Thank you both so much! José is so precious to me. If i ever had to get rid of them all and only keep one, it would be him. He keeps me on my toes, but unlike my other snakes, i know he wouldn’t be as happy without me, his ever dutiful trained staff. (It’s hard training humans, lol)

He’s extremely silly, kinda dumb with his antics, and very personable. He’s not very cuddly, he’ll let you hold him for about 15 minutes at a time before he decides he’s over it. But he’s the sweetest boy.

Pics of best boi i took recently:


I was also surprised to learn that invertebrates also each have their own unique personalities! When I was researching before getting my first tarantulas, I learned that even within the same species, temperaments can vary quite a bit. While some species are usually docile or usually reactive/defensive, there are individuals for whom those stereotypes don’t hold true. And apparently temperament can even vary between molts of the same individual! You can have a very docile tarantula who then molts and becomes skittish and defensive, or vice versa. I find it fascinating! I don’t have multiples of the same species, and so far my spiders’ temperaments have been about what I’d expect for their species, but I’ll be curious to see if that stays the case as they continue to molt and grow.

That’s so cool that mantises have unique personalities! I’ve wanted to try my hand at keeping mantises sometime. They’re super neat creatures and apparently make for fascinating pets.


That’s so awesome that you have a ball python that gives back rubs! How precious! Just curious, which BP morphs seem predisposed to being spicy in your experience? I’ve heard of some morphs in other species being more prone to being extra-grumpy (like pied retics, not sure how true that is, but I’ve heard it from several sources), so it seems plausible.


That’s hilarious. :rofl: Some snakes are such divas!


It will be interesting to see if Sangfroid gets bolder and less shy as he gets bigger, or if his cautious nature is just how he’s wired. I know that many reptiles are more shy and/or defensive when they’re young and small (and would be near the bottom of the food chain in the wild), but sometimes get less skittish and more confident as they get bigger. I guess the world is just less scary when you’re bigger. Of course, house snakes never get very big, so maybe that’s less true for them.
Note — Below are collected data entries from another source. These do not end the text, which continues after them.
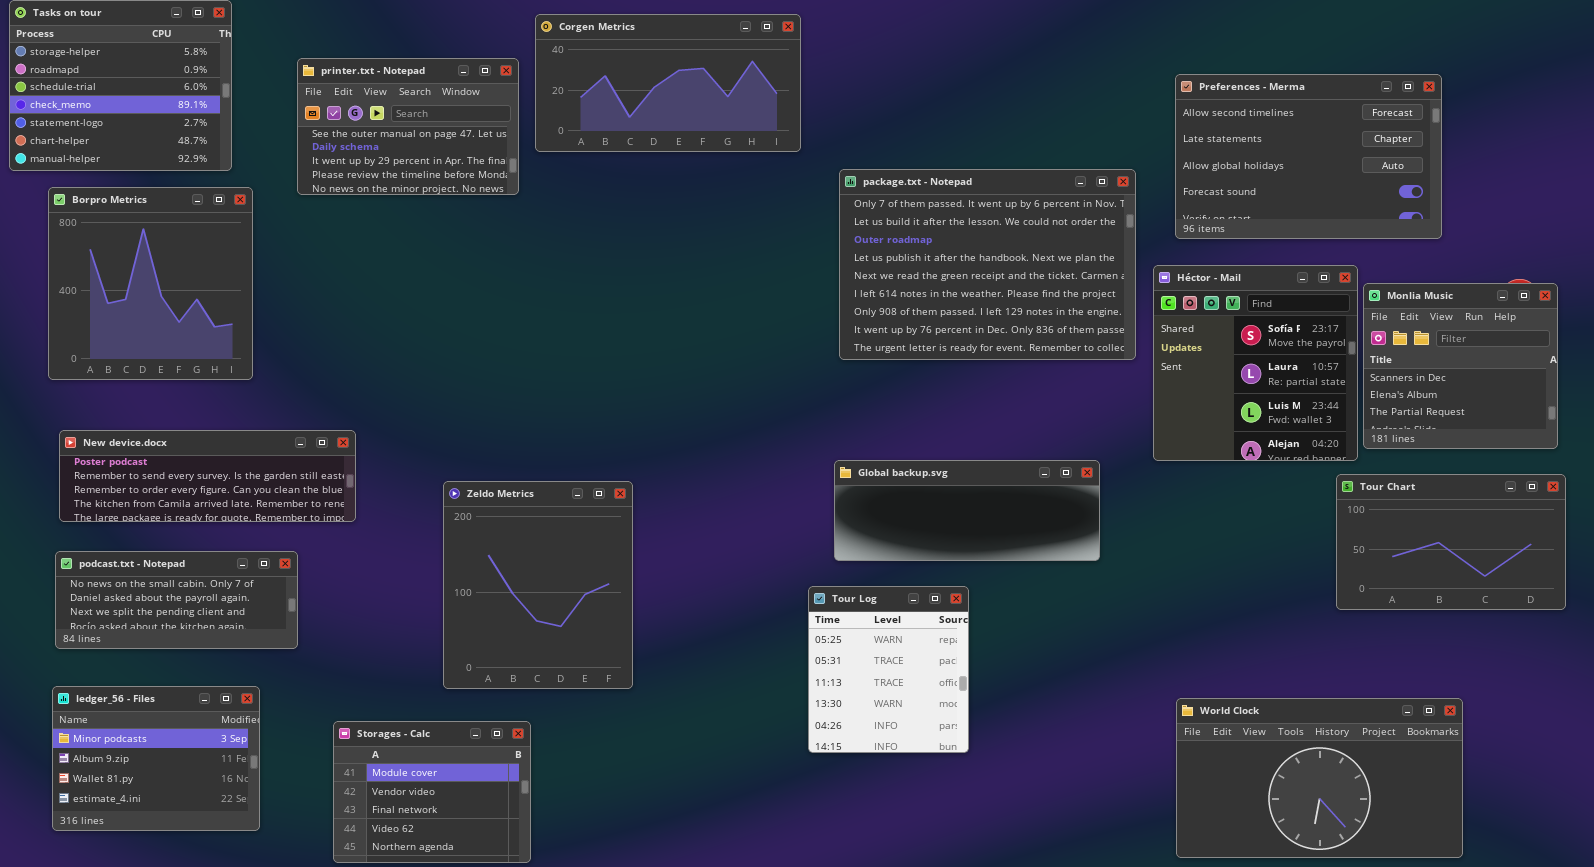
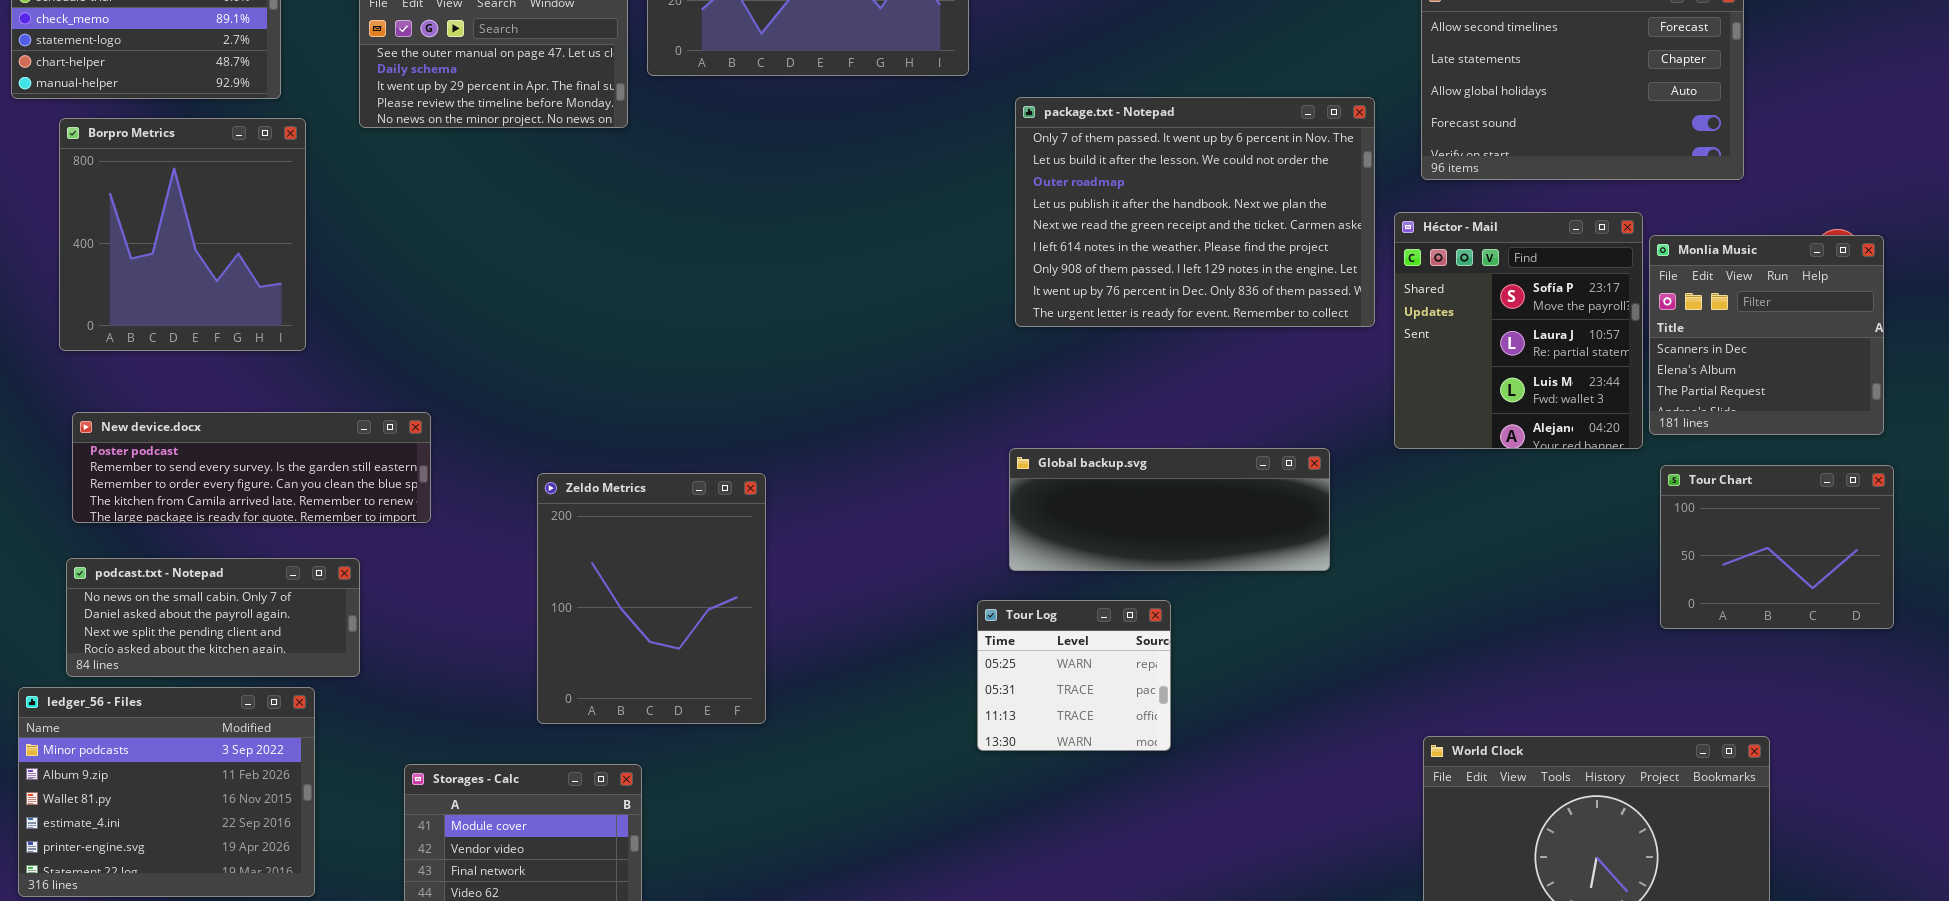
Tour Chart: [1336,474,1566,610] -> [1660,465,1894,629], resized
Tour Log: [808,586,969,753] -> [977,600,1171,751], resized
ledger_56 - Files: [52,686,260,831] -> [18,687,315,897], resized

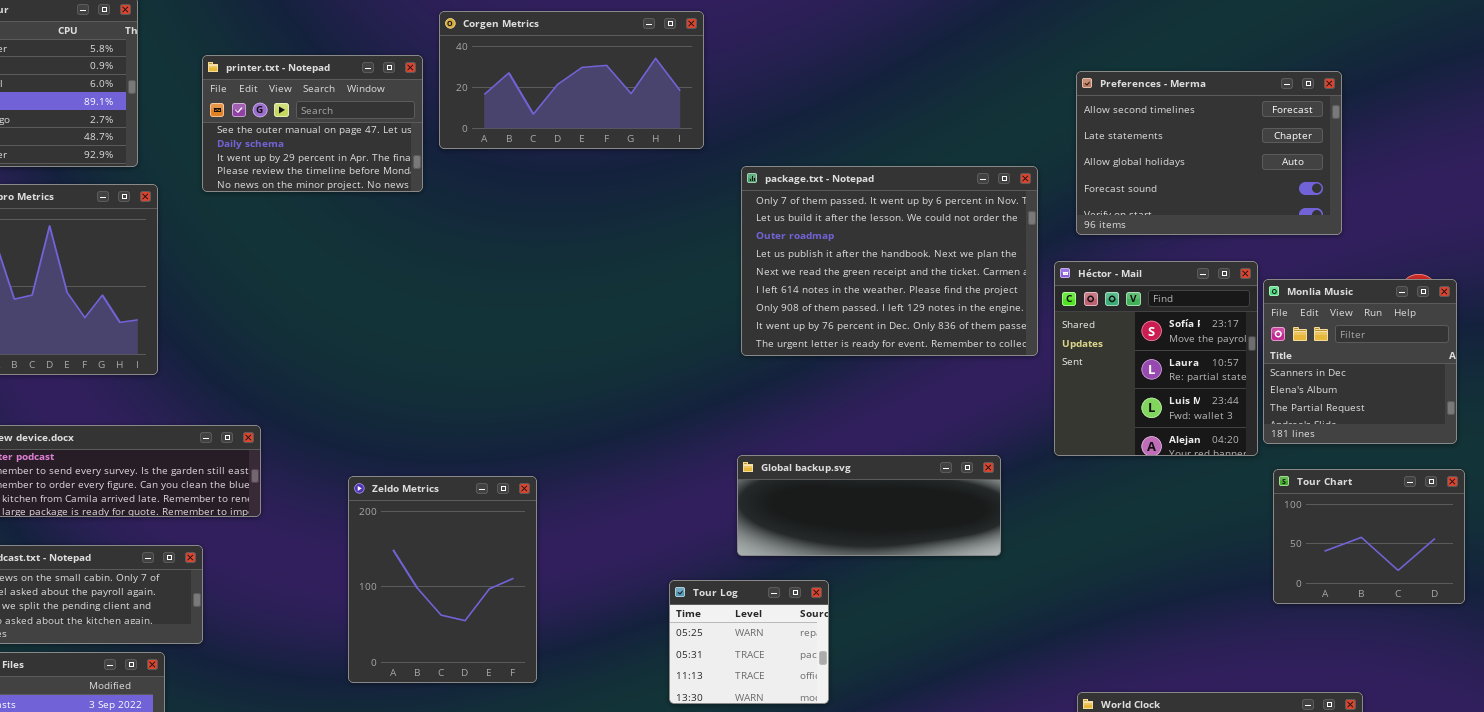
Tour Log: [977,600,1171,751] -> [669,580,829,704], moved

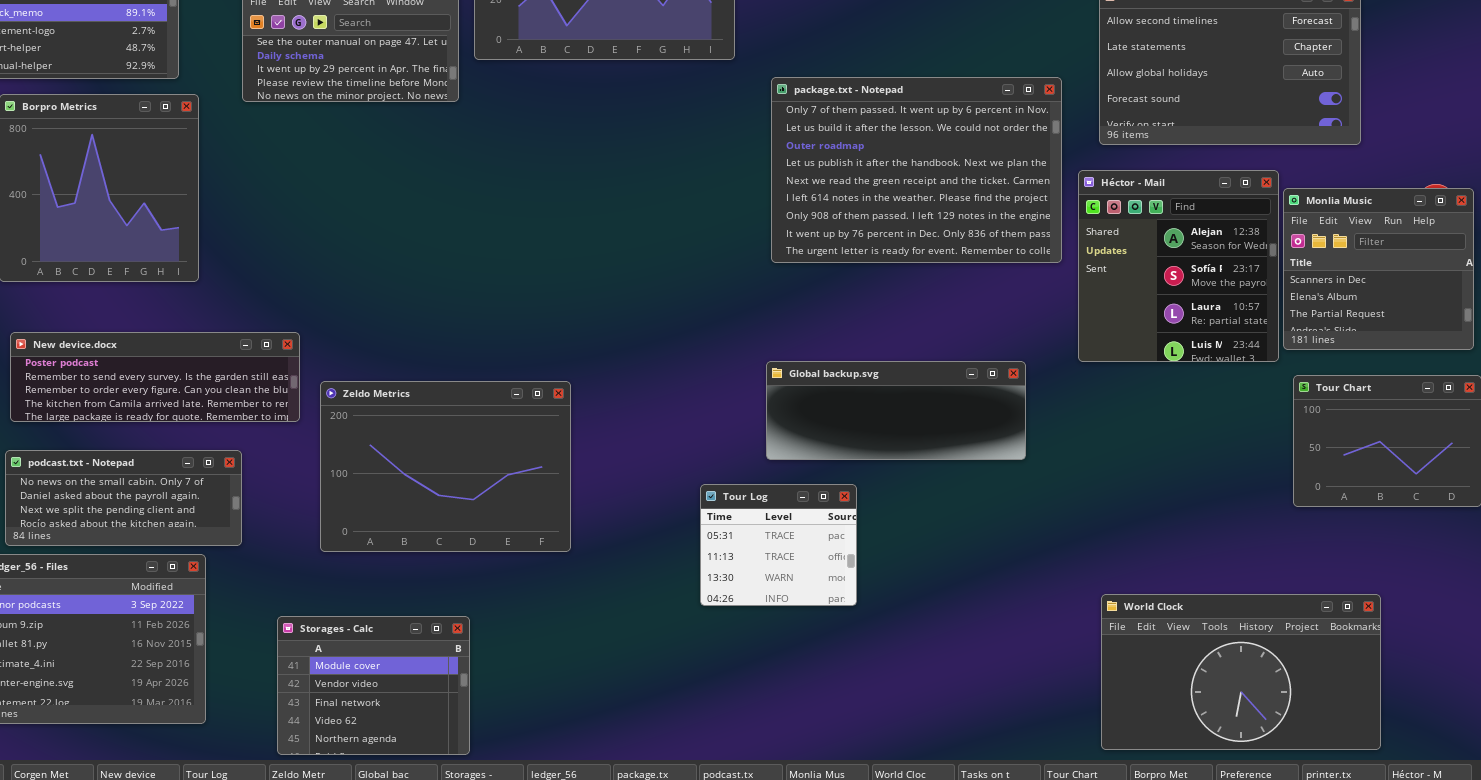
Héctor - Mail: [1054,261,1258,456] -> [1078,170,1279,362], scrolled up 1 row
Zeldo Metrics: [348,476,537,683] -> [320,381,571,552], resized
Tour Log: [669,580,829,704] -> [700,484,857,606], scrolled down 1 row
I’ve recently been looking into choice-based handling, and realised that’s basically what I’ve started doing with Mina, my blood python. I didn’t start out that way at the beginning, but now she’s so comfortable and well-socialised that she’ll often come out on her own. And if she doesn’t, I usually don’t force the issue unless I need to deep-clean her enclosure (I can spot clean without removing her). I may try to use some of those concepts with my skittish sand boa. I kind of doubt that she’ll ever want to come out or come up to me on her own, but who knows, maybe she’ll surprise me if I’m patient enough. I do wish she wasn’t so afraid of people, and I feel like trying to interact with her on her terms could be a good way to build some trust, even if she’s never as “friendly” as Mina.